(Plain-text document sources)
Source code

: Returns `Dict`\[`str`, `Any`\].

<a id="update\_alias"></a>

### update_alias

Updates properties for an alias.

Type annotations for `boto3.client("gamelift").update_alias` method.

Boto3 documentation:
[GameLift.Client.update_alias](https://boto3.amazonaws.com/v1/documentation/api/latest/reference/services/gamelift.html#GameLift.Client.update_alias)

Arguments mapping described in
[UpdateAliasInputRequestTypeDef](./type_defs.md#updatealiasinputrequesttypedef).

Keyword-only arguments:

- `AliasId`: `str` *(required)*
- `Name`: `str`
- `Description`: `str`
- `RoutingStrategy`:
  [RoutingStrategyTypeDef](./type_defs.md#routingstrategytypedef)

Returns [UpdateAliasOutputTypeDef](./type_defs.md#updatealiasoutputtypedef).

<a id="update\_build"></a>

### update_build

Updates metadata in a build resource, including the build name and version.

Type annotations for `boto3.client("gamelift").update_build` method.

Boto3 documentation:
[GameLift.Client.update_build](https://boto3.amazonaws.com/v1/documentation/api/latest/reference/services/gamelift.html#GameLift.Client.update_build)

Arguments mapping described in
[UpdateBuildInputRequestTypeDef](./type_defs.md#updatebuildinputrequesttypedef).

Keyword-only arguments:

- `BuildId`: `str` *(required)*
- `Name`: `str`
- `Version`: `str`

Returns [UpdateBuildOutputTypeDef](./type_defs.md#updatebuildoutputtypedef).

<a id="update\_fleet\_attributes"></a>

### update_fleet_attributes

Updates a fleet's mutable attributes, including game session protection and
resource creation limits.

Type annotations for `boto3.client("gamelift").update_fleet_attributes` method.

Work instructions:
Copy the data once more. Leave nothing out.

Completed exercise:
Source code

: Returns `Dict`\[`str`, `Any`\].

<a id="update\_alias"></a>

### update_alias

Updates properties for an alias.

Type annotations for `boto3.client("gamelift").update_alias` method.

Boto3 documentation:
[GameLift.Client.update_alias](https://boto3.amazonaws.com/v1/documentation/api/latest/reference/services/gamelift.html#GameLift.Client.update_alias)

Arguments mapping described in
[UpdateAliasInputRequestTypeDef](./type_defs.md#updatealiasinputrequesttypedef).

Keyword-only arguments:

- `AliasId`: `str` *(required)*
- `Name`: `str`
- `Description`: `str`
- `RoutingStrategy`:
  [RoutingStrategyTypeDef](./type_defs.md#routingstrategytypedef)

Returns [UpdateAliasOutputTypeDef](./type_defs.md#updatealiasoutputtypedef).

<a id="update\_build"></a>

### update_build

Updates metadata in a build resource, including the build name and version.

Type annotations for `boto3.client("gamelift").update_build` method.

Boto3 documentation:
[GameLift.Client.update_build](https://boto3.amazonaws.com/v1/documentation/api/latest/reference/services/gamelift.html#GameLift.Client.update_build)

Arguments mapping described in
[UpdateBuildInputRequestTypeDef](./type_defs.md#updatebuildinputrequesttypedef).

Keyword-only arguments:

- `BuildId`: `str` *(required)*
- `Name`: `str`
- `Version`: `str`

Returns [UpdateBuildOutputTypeDef](./type_defs.md#updatebuildoutputtypedef).

<a id="update\_fleet\_attributes"></a>

### update_fleet_attributes

Updates a fleet's mutable attributes, including game session protection and
resource creation limits.

Type annotations for `boto3.client("gamelift").update_fleet_attributes` method.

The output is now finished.